▶ **What needs to be done**:
Write out every entry, unchanged. Skip any picture.

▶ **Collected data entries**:
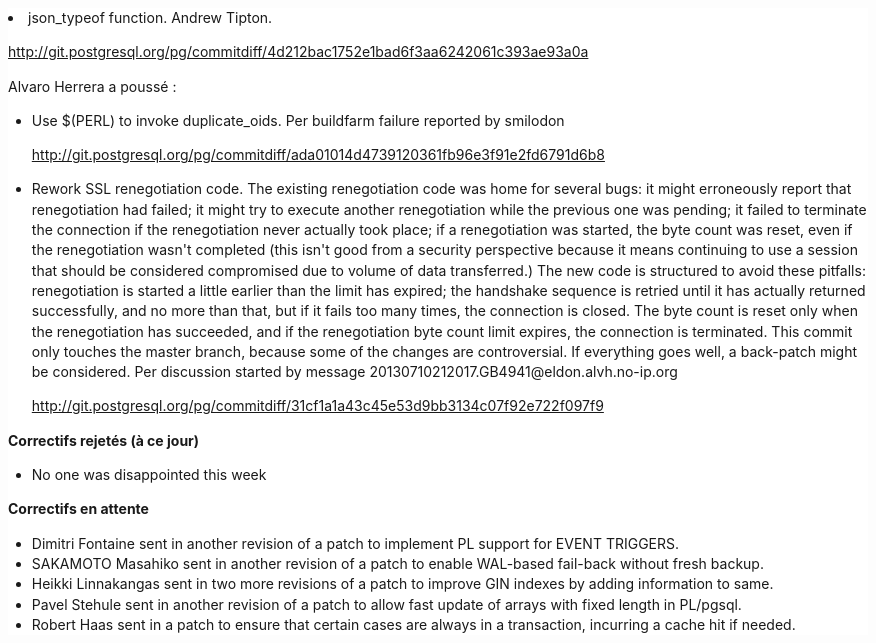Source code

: <li>json_typeof function. Andrew Tipton. 

<a target="_blank" href="http://git.postgresql.org/pg/commitdiff/4d212bac1752e1bad6f3aa6242061c393ae93a0a">http://git.postgresql.org/pg/commitdiff/4d212bac1752e1bad6f3aa6242061c393ae93a0a</a></li>

</ul>

<p>Alvaro Herrera a pouss&eacute;&nbsp;:</p>

<ul>

<li>Use $(PERL) to invoke duplicate_oids. Per buildfarm failure reported by smilodon 

<a target="_blank" href="http://git.postgresql.org/pg/commitdiff/ada01014d4739120361fb96e3f91e2fd6791d6b8">http://git.postgresql.org/pg/commitdiff/ada01014d4739120361fb96e3f91e2fd6791d6b8</a></li>

<li>Rework SSL renegotiation code. The existing renegotiation code was home for several bugs: it might erroneously report that renegotiation had failed; it might try to execute another renegotiation while the previous one was pending; it failed to terminate the connection if the renegotiation never actually took place; if a renegotiation was started, the byte count was reset, even if the renegotiation wasn't completed (this isn't good from a security perspective because it means continuing to use a session that should be considered compromised due to volume of data transferred.) The new code is structured to avoid these pitfalls: renegotiation is started a little earlier than the limit has expired; the handshake sequence is retried until it has actually returned successfully, and no more than that, but if it fails too many times, the connection is closed. The byte count is reset only when the renegotiation has succeeded, and if the renegotiation byte count limit expires, the connection is terminated. This commit only touches the master branch, because some of the changes are controversial. If everything goes well, a back-patch might be considered. Per discussion started by message 20130710212017.GB4941@eldon.alvh.no-ip.org 

<a target="_blank" href="http://git.postgresql.org/pg/commitdiff/31cf1a1a43c45e53d9bb3134c07f92e722f097f9">http://git.postgresql.org/pg/commitdiff/31cf1a1a43c45e53d9bb3134c07f92e722f097f9</a></li>

</ul>

<p><strong>Correctifs rejet&eacute;s (&agrave; ce jour)</strong></p>

<ul>

<li>No one was disappointed this week</li>

</ul>

<p><strong>Correctifs en attente</strong></p>

<ul>

<li>Dimitri Fontaine sent in another revision of a patch to implement PL support for EVENT TRIGGERS.</li>

<li>SAKAMOTO Masahiko sent in another revision of a patch to enable WAL-based fail-back without fresh backup.</li>

<li>Heikki Linnakangas sent in two more revisions of a patch to improve GIN indexes by adding information to same.</li>

<li>Pavel Stehule sent in another revision of a patch to allow fast update of arrays with fixed length in PL/pgsql.</li>

<li>Robert Haas sent in a patch to ensure that certain cases are always in a transaction, incurring a cache hit if needed.</li>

▶ **Answer for the task**:
Source code

: <li>json_typeof function. Andrew Tipton. 

<a target="_blank" href="http://git.postgresql.org/pg/commitdiff/4d212bac1752e1bad6f3aa6242061c393ae93a0a">http://git.postgresql.org/pg/commitdiff/4d212bac1752e1bad6f3aa6242061c393ae93a0a</a></li>

</ul>

<p>Alvaro Herrera a pouss&eacute;&nbsp;:</p>

<ul>

<li>Use $(PERL) to invoke duplicate_oids. Per buildfarm failure reported by smilodon 

<a target="_blank" href="http://git.postgresql.org/pg/commitdiff/ada01014d4739120361fb96e3f91e2fd6791d6b8">http://git.postgresql.org/pg/commitdiff/ada01014d4739120361fb96e3f91e2fd6791d6b8</a></li>

<li>Rework SSL renegotiation code. The existing renegotiation code was home for several bugs: it might erroneously report that renegotiation had failed; it might try to execute another renegotiation while the previous one was pending; it failed to terminate the connection if the renegotiation never actually took place; if a renegotiation was started, the byte count was reset, even if the renegotiation wasn't completed (this isn't good from a security perspective because it means continuing to use a session that should be considered compromised due to volume of data transferred.) The new code is structured to avoid these pitfalls: renegotiation is started a little earlier than the limit has expired; the handshake sequence is retried until it has actually returned successfully, and no more than that, but if it fails too many times, the connection is closed. The byte count is reset only when the renegotiation has succeeded, and if the renegotiation byte count limit expires, the connection is terminated. This commit only touches the master branch, because some of the changes are controversial. If everything goes well, a back-patch might be considered. Per discussion started by message 20130710212017.GB4941@eldon.alvh.no-ip.org 

<a target="_blank" href="http://git.postgresql.org/pg/commitdiff/31cf1a1a43c45e53d9bb3134c07f92e722f097f9">http://git.postgresql.org/pg/commitdiff/31cf1a1a43c45e53d9bb3134c07f92e722f097f9</a></li>

</ul>

<p><strong>Correctifs rejet&eacute;s (&agrave; ce jour)</strong></p>

<ul>

<li>No one was disappointed this week</li>

</ul>

<p><strong>Correctifs en attente</strong></p>

<ul>

<li>Dimitri Fontaine sent in another revision of a patch to implement PL support for EVENT TRIGGERS.</li>

<li>SAKAMOTO Masahiko sent in another revision of a patch to enable WAL-based fail-back without fresh backup.</li>

<li>Heikki Linnakangas sent in two more revisions of a patch to improve GIN indexes by adding information to same.</li>

<li>Pavel Stehule sent in another revision of a patch to allow fast update of arrays with fixed length in PL/pgsql.</li>

<li>Robert Haas sent in a patch to ensure that certain cases are always in a transaction, incurring a cache hit if needed.</li>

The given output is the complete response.